Scan the data below and copy each line where "fotorelację" occurs.

**MATERIAL FOR THE TASK**
"""
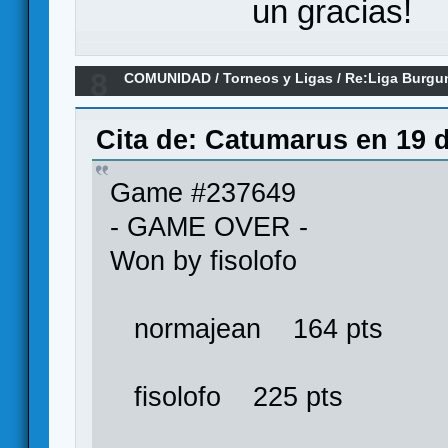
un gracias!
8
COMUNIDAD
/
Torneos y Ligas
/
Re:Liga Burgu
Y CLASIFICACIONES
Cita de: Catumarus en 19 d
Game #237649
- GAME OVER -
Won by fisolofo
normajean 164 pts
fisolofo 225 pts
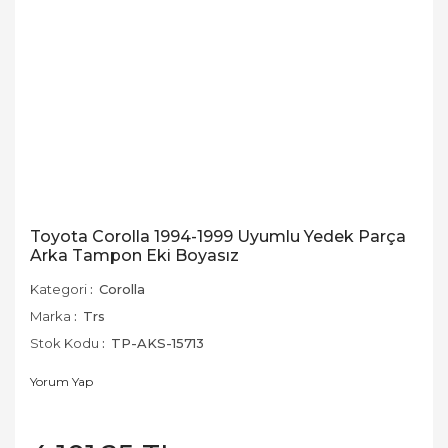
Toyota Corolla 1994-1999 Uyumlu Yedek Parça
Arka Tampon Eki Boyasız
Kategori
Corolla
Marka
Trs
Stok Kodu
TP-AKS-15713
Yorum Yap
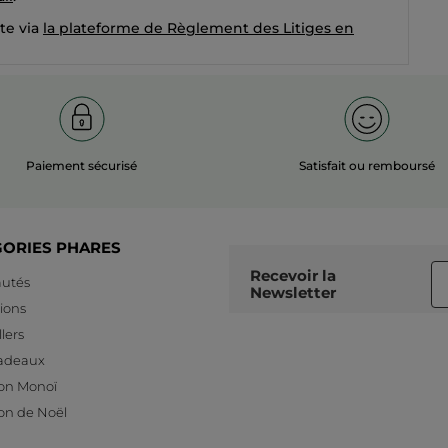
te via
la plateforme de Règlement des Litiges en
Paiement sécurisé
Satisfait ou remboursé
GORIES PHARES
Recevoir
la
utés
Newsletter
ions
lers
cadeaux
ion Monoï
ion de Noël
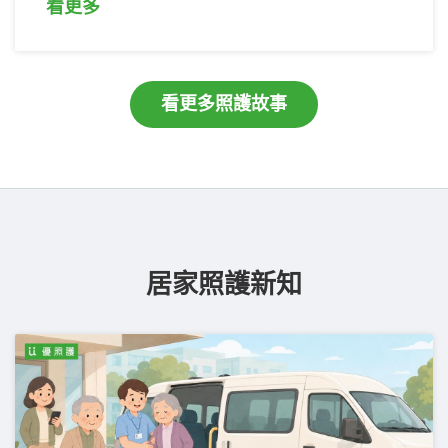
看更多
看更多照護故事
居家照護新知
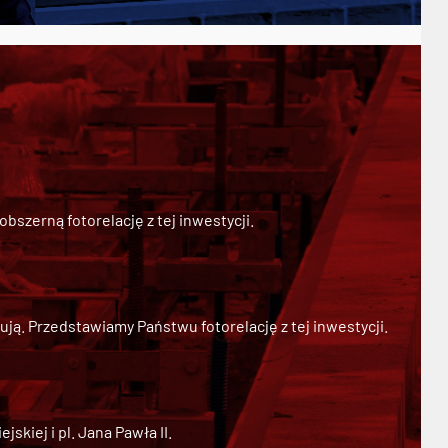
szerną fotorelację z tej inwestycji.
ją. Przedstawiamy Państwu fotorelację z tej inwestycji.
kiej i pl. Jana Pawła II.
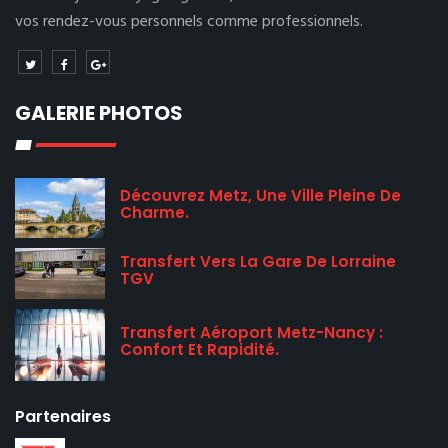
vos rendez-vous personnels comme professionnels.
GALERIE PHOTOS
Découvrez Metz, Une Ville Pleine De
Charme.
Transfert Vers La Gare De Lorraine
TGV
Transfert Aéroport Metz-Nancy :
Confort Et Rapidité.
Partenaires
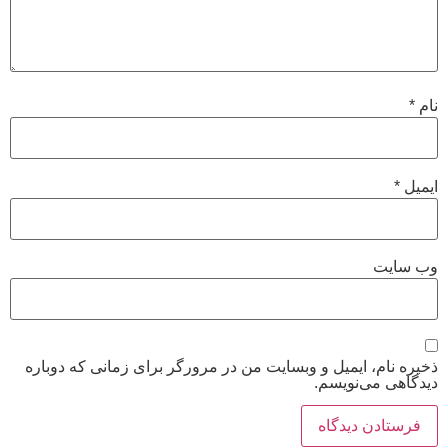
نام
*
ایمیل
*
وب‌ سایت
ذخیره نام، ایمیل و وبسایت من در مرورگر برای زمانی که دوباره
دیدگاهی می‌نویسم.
"""
**TASK RESULT**
szerną fotorelację z tej inwestycji.
ją. Przedstawiamy Państwu fotorelację z tej inwestycji.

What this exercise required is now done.